The reality is Walmart is with us for better or worse. Imagining what a Walmart-free world would look like is an interesting exercise, but it’s not the one that brought Walmart workers and their allies to the picket line in a hundred cities on Friday. The question they were striving to answer is closer to the one the National Employment Law Project’s Annette Bernhardt asks: “what kind of Walmart do we want for our country?”
After all, the same company that was a leader in off-shoring jobs and dragging retail wages down could lead the retail sector, and the country, down a different path. And as my colleague Catherine Ruetschlin explained in this space last week (and discussed in more depth in her recent study), low wages are not required for low prices.
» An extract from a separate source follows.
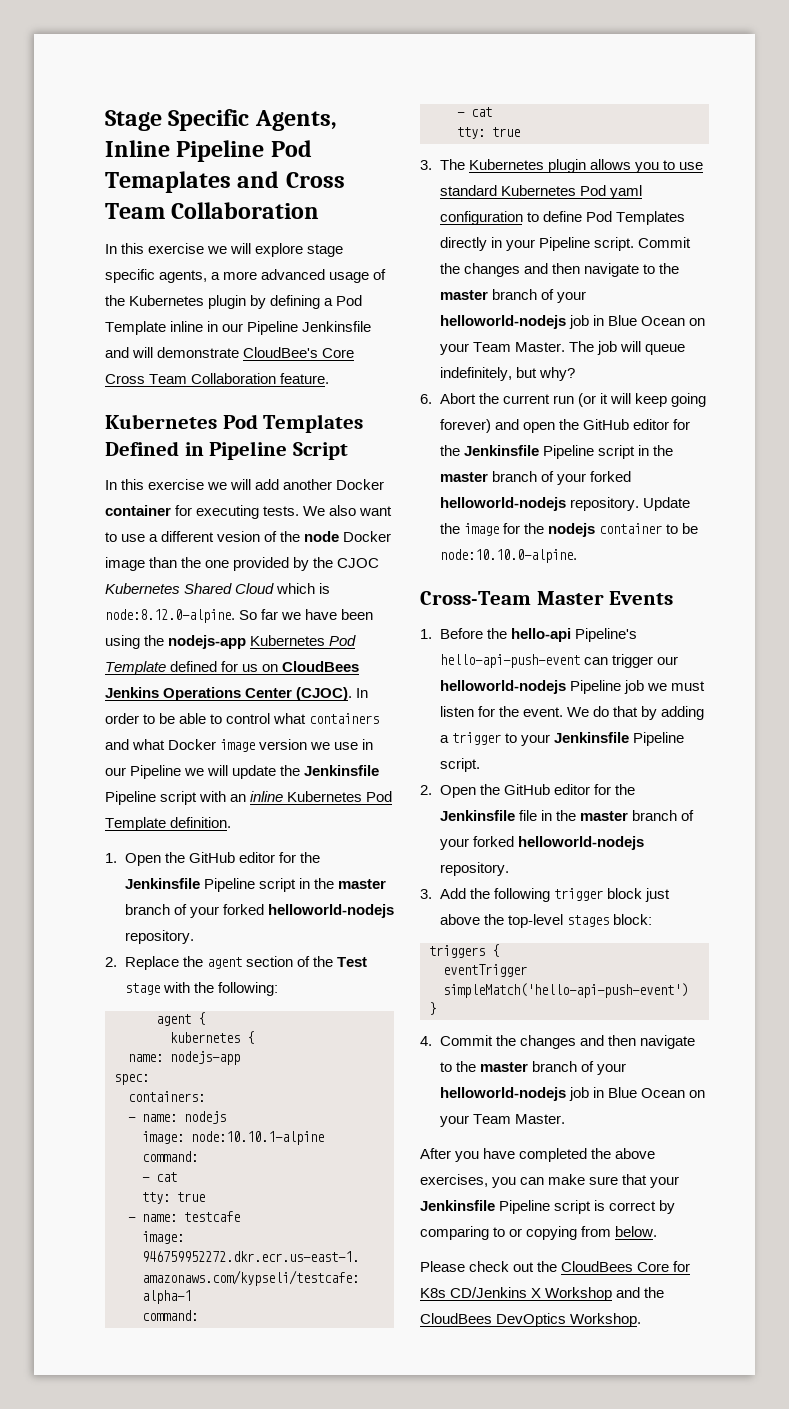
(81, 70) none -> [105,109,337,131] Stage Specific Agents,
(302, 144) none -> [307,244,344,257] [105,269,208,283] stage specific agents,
Looking at Walmart specifically, a 2011 study from the Berkeley Labor Center found that if the company raised wages for all employees to at least $12 an hour, the average Walmart consumer would pay just 46 cents more per shopping trip or $12.49 per year. Meanwhile low-income Walmart employees would see their wages lifted by as much as $6,500 a year. Looking at America's large retailers as a whole, (and using a slightly different set of assumptions) Demos finds that consumers would pay just 7 to 15 cents more per shopping trip ($8.87 to $17.73 per year) for a wage increase sufficient to raise 1.5 million retail workers and the family members they support out of poverty or near poverty. The wage hike would also boost GDP and create jobs.
As the data indicates, the low wages vs. low prices debate is a false choice. Tomorrow's Walmart (or for that matter, tomorrow’s Amazon.com, which Klein notes is also transforming our economy and is engendering its own push for improved working conditions) could take the nation along a higher road that benefits both workers and consumers, not to mention the economy as a whole.
When we ask instead what America’s largest employer—and the fast-growing retail sector that it dominates— should look like going forward, it leads us not to a “devilishly tough” debate about past impact but to one about what can we do as workers, consumers, shareholders and democratic citizens to shape that path. This is the question we should be asking and striving to answer.